I ran into an issue with a simple configuration that uses the NVME-oF protocol between a Host server with a ConnectX-4 and our NVME-oF target connected via a 100G switch MLNX switch. Here are the detail on teh configuration and the issue:
- Linux kernel version:
- root@host139# uname -a
Linux host139 4.8.0-22-generic #24-Ubuntu SMP Sat Oct 8 09:15:00 UTC 2016 x86_64 x86_64 x86_64 GNU/Linux
- root@host139:# cat /etc/os-release
VERSION="16.10 (Yakkety Yak)"
- MLNX RNIC:
Product Name: CX415A - ConnectX-4 QSFP28
Part number: MCX415A-CCAT
FW Version: firmware-version: 12.16.1020
- Host connected to a 100G switch port
- Target connected to a 25G switch port
Target that support NVME-oF protocol
Summary of the issue:
- Host is running an FIO script that sends workload to a NVME-oF target across the MLNX switch to the target.
- FIO workload is 100% Writes – 4 Jobs / 32 Queue Depth / 8K Random Writes
- A few seconds into the test the Target sends the MLNX RNIC an RNR NAK with a “wait time” of 0.12ms for a SEND (NVME Write) frame from the Host. The Host has sent other SEND frames after the one that got NAKd which the target does not acknowledge as per the spec
- MLNX RNIC re-transmits the NAK’d frame after 1.5ms and that IO compltetes successfully
- However, the Host does not re-transmit any of the SEND frames that were sent after the one that got NAKd so the FIO job just hangs.

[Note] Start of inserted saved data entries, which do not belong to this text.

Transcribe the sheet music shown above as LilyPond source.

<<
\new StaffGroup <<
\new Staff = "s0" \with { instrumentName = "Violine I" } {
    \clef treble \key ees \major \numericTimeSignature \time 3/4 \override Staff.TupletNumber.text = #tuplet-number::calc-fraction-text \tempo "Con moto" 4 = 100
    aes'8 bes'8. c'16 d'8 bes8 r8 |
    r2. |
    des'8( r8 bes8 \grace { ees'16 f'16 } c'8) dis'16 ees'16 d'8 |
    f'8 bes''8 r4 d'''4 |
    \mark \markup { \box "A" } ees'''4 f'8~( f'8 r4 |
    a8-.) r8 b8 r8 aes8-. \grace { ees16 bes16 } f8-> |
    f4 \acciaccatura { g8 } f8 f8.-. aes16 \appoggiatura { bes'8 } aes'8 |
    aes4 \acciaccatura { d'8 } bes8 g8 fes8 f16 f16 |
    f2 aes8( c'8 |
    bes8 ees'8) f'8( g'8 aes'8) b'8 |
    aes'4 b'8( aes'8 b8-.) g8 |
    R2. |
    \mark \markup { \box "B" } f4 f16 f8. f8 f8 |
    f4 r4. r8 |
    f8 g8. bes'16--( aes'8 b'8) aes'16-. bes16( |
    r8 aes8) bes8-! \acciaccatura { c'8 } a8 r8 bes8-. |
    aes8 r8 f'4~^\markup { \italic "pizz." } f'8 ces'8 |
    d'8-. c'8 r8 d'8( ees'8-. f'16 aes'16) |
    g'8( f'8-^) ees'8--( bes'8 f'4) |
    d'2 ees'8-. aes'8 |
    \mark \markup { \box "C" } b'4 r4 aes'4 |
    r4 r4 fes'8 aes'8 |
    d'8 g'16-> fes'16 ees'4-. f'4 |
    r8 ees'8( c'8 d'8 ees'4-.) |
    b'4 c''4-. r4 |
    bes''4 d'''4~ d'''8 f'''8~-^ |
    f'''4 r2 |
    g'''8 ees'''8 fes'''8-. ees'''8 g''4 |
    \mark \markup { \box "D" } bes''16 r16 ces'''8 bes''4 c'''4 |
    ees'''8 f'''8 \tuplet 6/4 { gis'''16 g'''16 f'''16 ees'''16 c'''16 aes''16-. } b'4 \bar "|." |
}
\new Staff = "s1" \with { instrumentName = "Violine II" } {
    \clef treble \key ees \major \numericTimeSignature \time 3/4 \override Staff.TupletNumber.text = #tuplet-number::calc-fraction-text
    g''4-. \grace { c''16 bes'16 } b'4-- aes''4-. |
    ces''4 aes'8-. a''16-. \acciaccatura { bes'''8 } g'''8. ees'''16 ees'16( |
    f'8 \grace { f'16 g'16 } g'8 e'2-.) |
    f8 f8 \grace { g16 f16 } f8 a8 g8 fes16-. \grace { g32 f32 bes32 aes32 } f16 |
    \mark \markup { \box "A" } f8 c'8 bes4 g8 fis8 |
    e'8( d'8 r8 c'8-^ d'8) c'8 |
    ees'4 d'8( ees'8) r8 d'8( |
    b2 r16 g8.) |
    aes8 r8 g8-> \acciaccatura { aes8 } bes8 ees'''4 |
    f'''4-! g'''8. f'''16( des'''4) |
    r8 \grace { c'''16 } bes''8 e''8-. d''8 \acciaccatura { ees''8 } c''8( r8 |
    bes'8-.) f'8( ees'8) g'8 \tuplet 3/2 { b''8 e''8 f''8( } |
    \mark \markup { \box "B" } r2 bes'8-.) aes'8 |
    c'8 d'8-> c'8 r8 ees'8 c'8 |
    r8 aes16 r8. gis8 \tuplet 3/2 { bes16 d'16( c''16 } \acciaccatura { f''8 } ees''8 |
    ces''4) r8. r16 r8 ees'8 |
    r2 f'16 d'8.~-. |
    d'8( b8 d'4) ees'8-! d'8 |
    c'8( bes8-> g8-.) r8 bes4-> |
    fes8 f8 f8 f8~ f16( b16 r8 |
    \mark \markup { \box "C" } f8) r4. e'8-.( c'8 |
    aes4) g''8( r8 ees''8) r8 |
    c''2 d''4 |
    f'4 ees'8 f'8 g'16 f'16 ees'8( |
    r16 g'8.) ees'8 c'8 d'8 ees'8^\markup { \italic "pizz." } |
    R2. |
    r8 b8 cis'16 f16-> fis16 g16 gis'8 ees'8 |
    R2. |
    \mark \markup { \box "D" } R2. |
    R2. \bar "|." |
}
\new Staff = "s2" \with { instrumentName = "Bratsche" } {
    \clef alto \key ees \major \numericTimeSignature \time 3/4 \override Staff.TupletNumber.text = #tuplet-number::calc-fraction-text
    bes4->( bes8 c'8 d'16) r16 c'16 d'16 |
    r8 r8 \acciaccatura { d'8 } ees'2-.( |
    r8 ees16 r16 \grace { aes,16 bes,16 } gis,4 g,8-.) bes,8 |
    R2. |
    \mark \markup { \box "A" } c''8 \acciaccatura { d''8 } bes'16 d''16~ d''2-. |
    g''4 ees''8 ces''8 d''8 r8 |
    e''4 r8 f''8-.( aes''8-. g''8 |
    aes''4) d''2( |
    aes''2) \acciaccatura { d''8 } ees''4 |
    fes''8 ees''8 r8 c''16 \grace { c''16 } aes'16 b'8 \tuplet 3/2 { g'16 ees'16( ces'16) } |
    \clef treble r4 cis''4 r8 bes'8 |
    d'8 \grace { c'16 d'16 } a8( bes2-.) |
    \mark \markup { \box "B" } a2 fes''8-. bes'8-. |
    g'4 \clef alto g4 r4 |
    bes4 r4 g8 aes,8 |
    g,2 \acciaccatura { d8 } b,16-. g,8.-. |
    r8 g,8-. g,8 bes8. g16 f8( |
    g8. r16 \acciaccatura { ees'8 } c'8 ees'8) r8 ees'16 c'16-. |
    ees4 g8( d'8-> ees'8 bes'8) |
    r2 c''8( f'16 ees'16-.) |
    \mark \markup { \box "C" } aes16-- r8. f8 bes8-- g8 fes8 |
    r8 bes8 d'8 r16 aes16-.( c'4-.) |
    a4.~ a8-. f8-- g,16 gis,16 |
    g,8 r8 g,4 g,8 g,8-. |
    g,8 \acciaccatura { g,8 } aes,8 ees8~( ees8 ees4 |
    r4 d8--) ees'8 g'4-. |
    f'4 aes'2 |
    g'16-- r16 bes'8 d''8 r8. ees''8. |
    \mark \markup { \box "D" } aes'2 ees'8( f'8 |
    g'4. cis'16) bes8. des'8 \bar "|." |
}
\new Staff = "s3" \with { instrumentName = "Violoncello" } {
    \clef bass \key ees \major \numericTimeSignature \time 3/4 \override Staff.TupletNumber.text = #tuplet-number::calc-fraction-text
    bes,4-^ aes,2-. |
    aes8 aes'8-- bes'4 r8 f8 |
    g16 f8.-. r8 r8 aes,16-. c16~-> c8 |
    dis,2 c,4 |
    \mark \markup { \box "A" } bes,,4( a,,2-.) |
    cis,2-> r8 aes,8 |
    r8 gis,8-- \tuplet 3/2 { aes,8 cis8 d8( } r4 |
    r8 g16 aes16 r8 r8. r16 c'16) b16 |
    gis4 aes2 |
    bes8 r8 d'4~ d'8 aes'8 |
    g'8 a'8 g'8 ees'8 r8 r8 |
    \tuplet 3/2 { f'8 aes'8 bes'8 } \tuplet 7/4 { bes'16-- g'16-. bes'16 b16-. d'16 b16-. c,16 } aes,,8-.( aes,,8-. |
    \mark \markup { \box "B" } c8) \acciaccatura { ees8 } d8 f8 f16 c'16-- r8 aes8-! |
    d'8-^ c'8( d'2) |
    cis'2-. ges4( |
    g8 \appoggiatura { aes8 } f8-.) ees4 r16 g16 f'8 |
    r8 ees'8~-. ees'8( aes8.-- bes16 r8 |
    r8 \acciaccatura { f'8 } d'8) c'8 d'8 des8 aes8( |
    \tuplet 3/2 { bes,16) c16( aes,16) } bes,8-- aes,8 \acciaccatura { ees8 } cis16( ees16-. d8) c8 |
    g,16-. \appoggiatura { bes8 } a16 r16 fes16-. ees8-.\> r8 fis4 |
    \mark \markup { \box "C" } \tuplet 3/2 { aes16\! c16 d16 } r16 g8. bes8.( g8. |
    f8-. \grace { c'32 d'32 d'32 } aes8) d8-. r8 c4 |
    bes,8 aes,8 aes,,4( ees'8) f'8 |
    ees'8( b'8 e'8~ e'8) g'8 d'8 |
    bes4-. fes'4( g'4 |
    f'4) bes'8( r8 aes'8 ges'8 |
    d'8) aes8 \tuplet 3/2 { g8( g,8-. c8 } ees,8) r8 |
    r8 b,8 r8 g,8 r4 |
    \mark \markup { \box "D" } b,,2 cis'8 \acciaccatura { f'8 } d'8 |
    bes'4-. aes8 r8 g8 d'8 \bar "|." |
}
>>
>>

This seems to be a fundamental behavior of RNR NAK which I think the MLNX RNIC would handle – so I am hoping that there could be some configuration setting or something similar that either the target should have done or should have been configured on the Host for this to work.
Please let me know if there is any additional information is needed to understand the issue.